- [Dataset content]

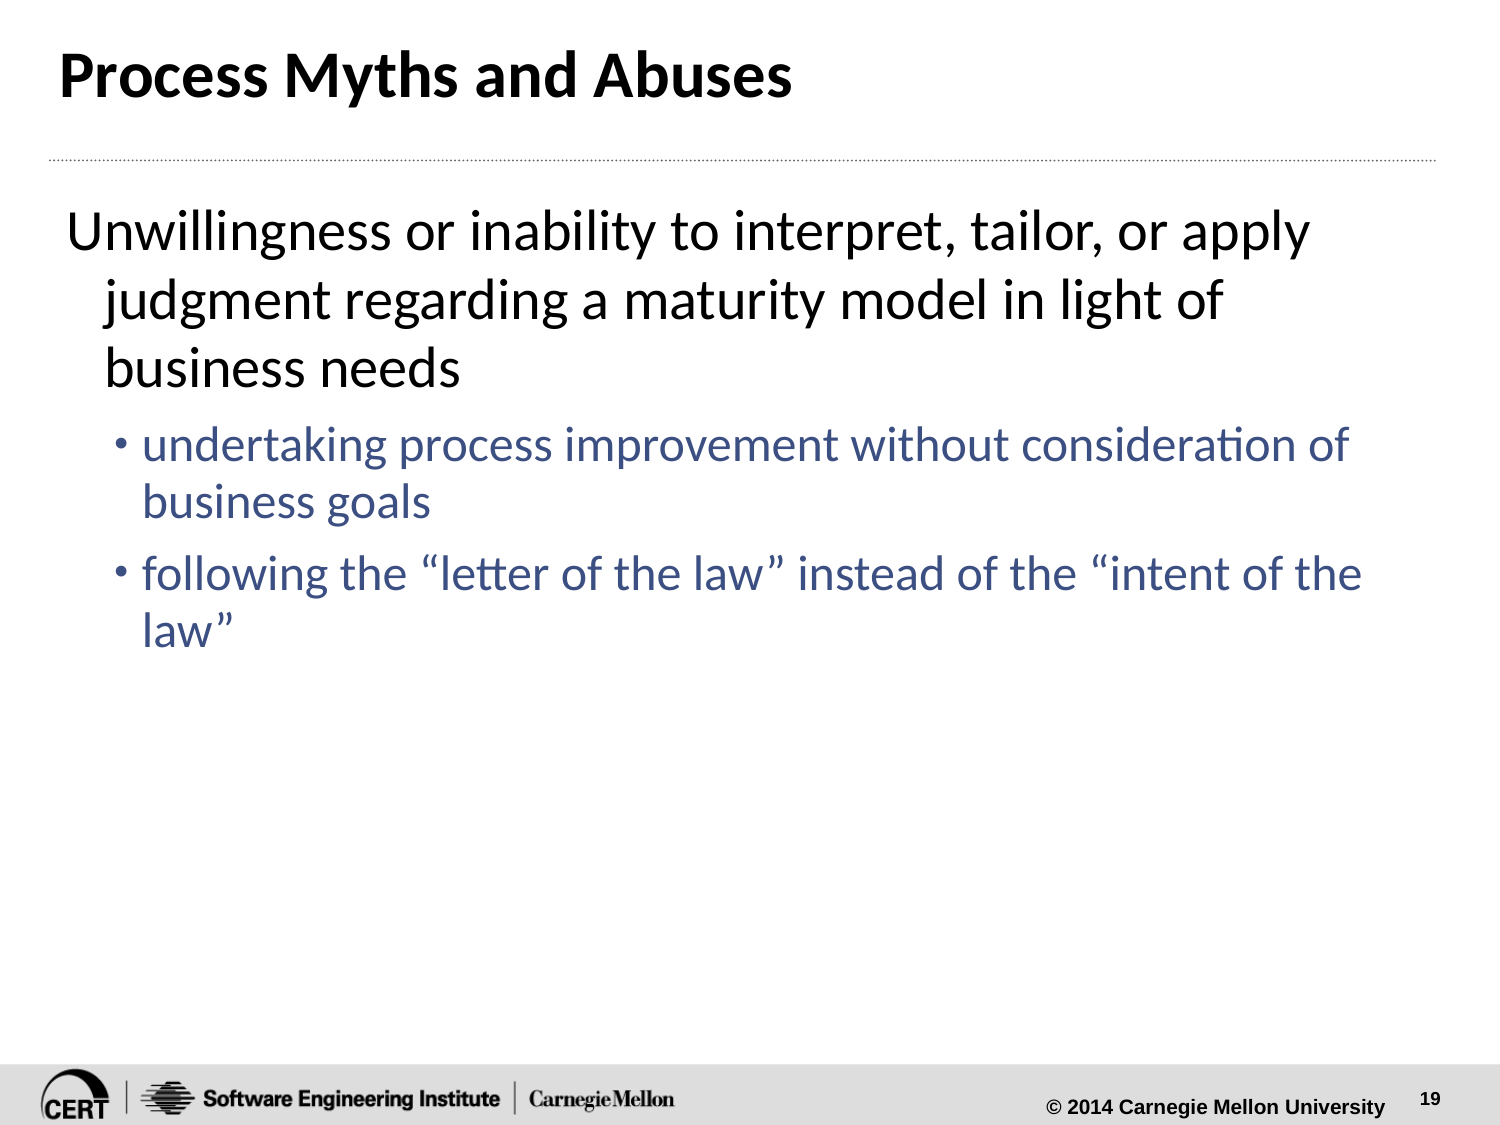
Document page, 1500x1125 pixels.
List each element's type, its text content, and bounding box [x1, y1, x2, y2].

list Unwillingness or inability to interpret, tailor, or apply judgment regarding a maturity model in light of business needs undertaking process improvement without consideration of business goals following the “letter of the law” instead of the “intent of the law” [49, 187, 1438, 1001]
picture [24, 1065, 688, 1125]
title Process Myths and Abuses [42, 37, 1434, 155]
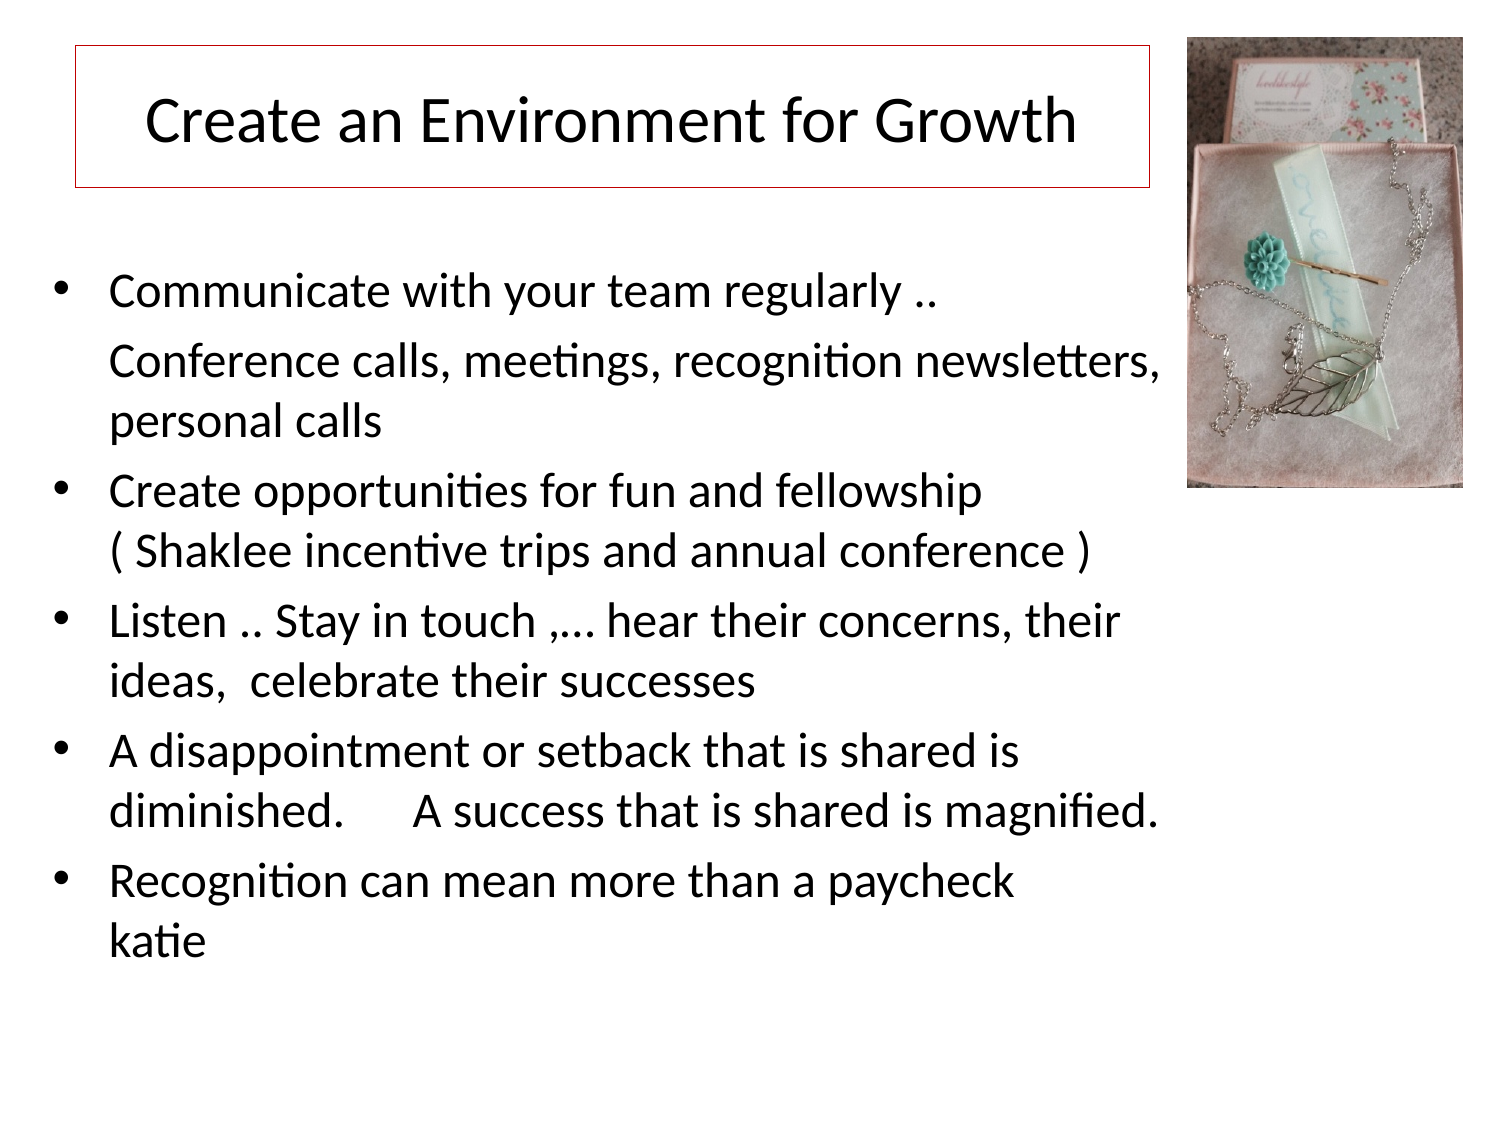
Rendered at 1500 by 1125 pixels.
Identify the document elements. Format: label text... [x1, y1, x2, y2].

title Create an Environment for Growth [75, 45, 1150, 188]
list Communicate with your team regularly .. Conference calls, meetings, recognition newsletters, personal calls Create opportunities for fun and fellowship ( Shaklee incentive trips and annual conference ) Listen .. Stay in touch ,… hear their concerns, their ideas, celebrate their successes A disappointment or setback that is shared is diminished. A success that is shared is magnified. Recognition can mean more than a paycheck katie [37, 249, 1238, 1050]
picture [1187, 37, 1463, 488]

- [What the task asks] Transcribe the whole listing exactly as it stands, apart from the pictures.

- [The answer]
Document page, 1500x1125 pixels.
List each element's type, its text content, and bounding box [x1, y1, x2, y2].

list Unwillingness or inability to interpret, tailor, or apply judgment regarding a maturity model in light of business needs undertaking process improvement without consideration of business goals following the “letter of the law” instead of the “intent of the law” [49, 187, 1438, 1001]
picture [24, 1065, 688, 1125]
title Process Myths and Abuses [42, 37, 1434, 155]
Rendered at 1500 by 1125 pixels.
Identify the document elements. Format: label text... [x1, y1, x2, y2].

title Create an Environment for Growth [75, 45, 1150, 188]
list Communicate with your team regularly .. Conference calls, meetings, recognition newsletters, personal calls Create opportunities for fun and fellowship ( Shaklee incentive trips and annual conference ) Listen .. Stay in touch ,… hear their concerns, their ideas, celebrate their successes A disappointment or setback that is shared is diminished. A success that is shared is magnified. Recognition can mean more than a paycheck katie [37, 249, 1238, 1050]
picture [1187, 37, 1463, 488]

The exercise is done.